• **Exercise aim**: Quote the text of the material from its very beginning through the line containing "О регистрации", keeping both ends and leaving the pictures out of your answer.

(Beginning of Data provided)

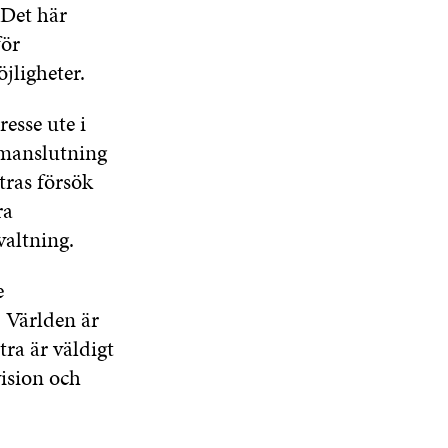
 Det här
för
jligheter.
esse ute i
manslutning
tras försök
ra
valtning.
e
. Världen är
ra är väldigt
ision och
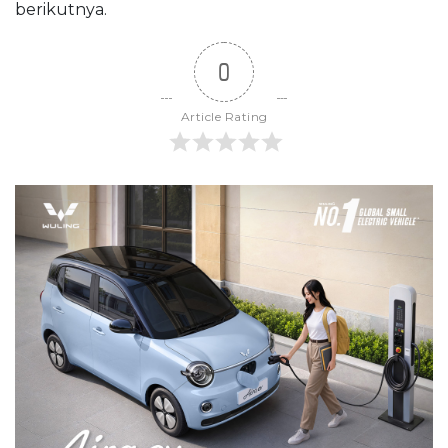
berikutnya.
0
Article Rating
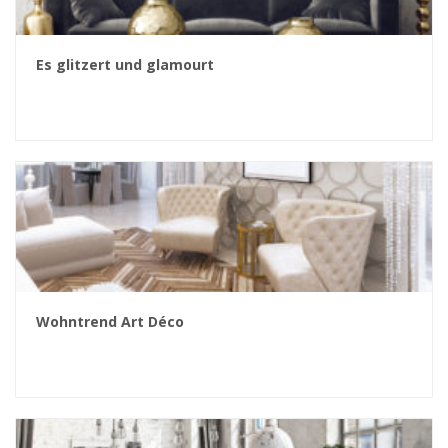
Es glitzert und glamourt
Wohntrend Art Déco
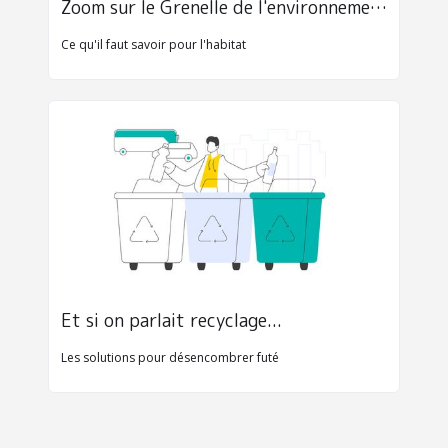
Zoom sur le Grenelle de l'environnement
Ce qu'il faut savoir pour l'habitat
Et si on parlait recyclage...
Les solutions pour désencombrer futé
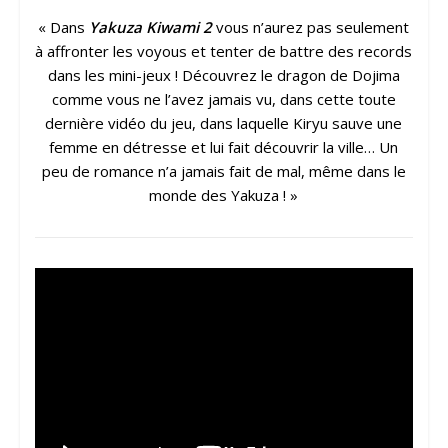
« Dans
Yakuza Kiwami 2
vous n’aurez pas seulement
à affronter les voyous et tenter de battre des records
dans les mini-jeux ! Découvrez le dragon de Dojima
comme vous ne l’avez jamais vu, dans cette toute
dernière vidéo du jeu, dans laquelle Kiryu sauve une
femme en détresse et lui fait découvrir la ville… Un
peu de romance n’a jamais fait de mal, même dans le
monde des Yakuza ! »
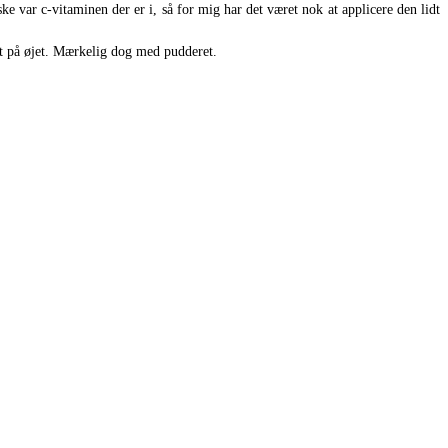
e var c-vitaminen der er i, så for mig har det været nok at applicere den lidt
æt på øjet. Mærkelig dog med pudderet.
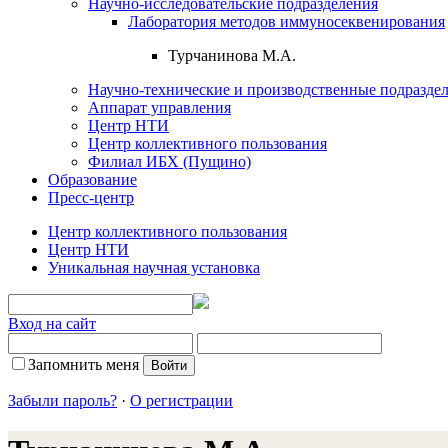
Научно-исследовательские подразделения
Лаборатория методов иммуносеквенирования
Турчанинова М.А.
Научно-технические и производственные подразде
Аппарат управления
Центр НТИ
Центр коллективного пользования
Филиал ИБХ (Пущино)
Образование
Пресс-центр
Центр коллективного пользования
Центр НТИ
Уникальная научная установка
Вход на сайт
Запомнить меня
Забыли пароль?
·
О регистрации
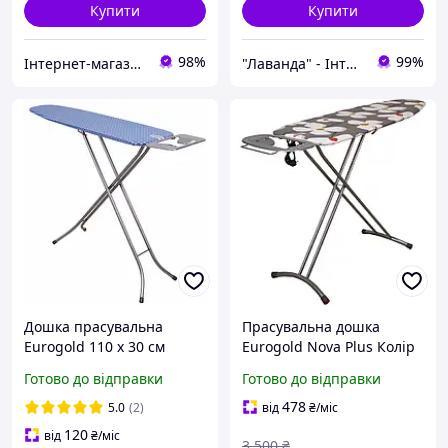
Купити
Купити
98%
99%
Інтернет-магазин Господиня
"Лаванда" - Інтернет-магазин
Дошка прасувальна
Прасувальна дошка
Eurogold 110 х 30 см
Eurogold Nova Plus Колір
в асортименті (56438B1)
Готово до відправки
Готово до відправки
478
5.0
(2)
від
₴
/міс
120
від
₴
/міс
3 500
₴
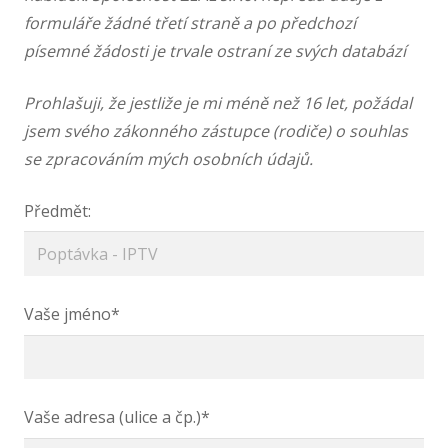
formuláře žádné třetí straně a po předchozí
písemné žádosti je trvale ostraní ze svých databází
Prohlašuji, že jestliže je mi méně než 16 let, požádal
jsem svého zákonného zástupce (rodiče) o souhlas
se zpracováním mých osobních údajů.
Předmět:
Vaše jméno*
Vaše adresa (ulice a čp.)*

(End of Data provided)

• **Solution for this problem**:
 Det här
för
jligheter.
esse ute i
manslutning
tras försök
ra
valtning.
e
. Världen är
ra är väldigt
ision och
berikutnya.
0
Article Rating
Es glitzert und glamourt
Wohntrend Art Déco
Zoom sur le Grenelle de l'environnement
Ce qu'il faut savoir pour l'habitat
Et si on parlait recyclage...
Les solutions pour désencombrer futé
« Dans
Yakuza Kiwami 2
vous n’aurez pas seulement
à affronter les voyous et tenter de battre des records
dans les mini-jeux ! Découvrez le dragon de Dojima
comme vous ne l’avez jamais vu, dans cette toute
dernière vidéo du jeu, dans laquelle Kiryu sauve une
femme en détresse et lui fait découvrir la ville… Un
peu de romance n’a jamais fait de mal, même dans le
monde des Yakuza ! »
e var c-vitaminen der er i, så for mig har det været nok at applicere den lidt
æt på øjet. Mærkelig dog med pudderet.
Научно-исследовательские подразделения
Лаборатория методов иммуносеквенирования
Турчанинова М.А.
Научно-технические и производственные подразде
Аппарат управления
Центр НТИ
Центр коллективного пользования
Филиал ИБХ (Пущино)
Образование
Пресс-центр
Центр коллективного пользования
Центр НТИ
Уникальная научная установка
Вход на сайт
Запомнить меня
Забыли пароль?
·
О регистрации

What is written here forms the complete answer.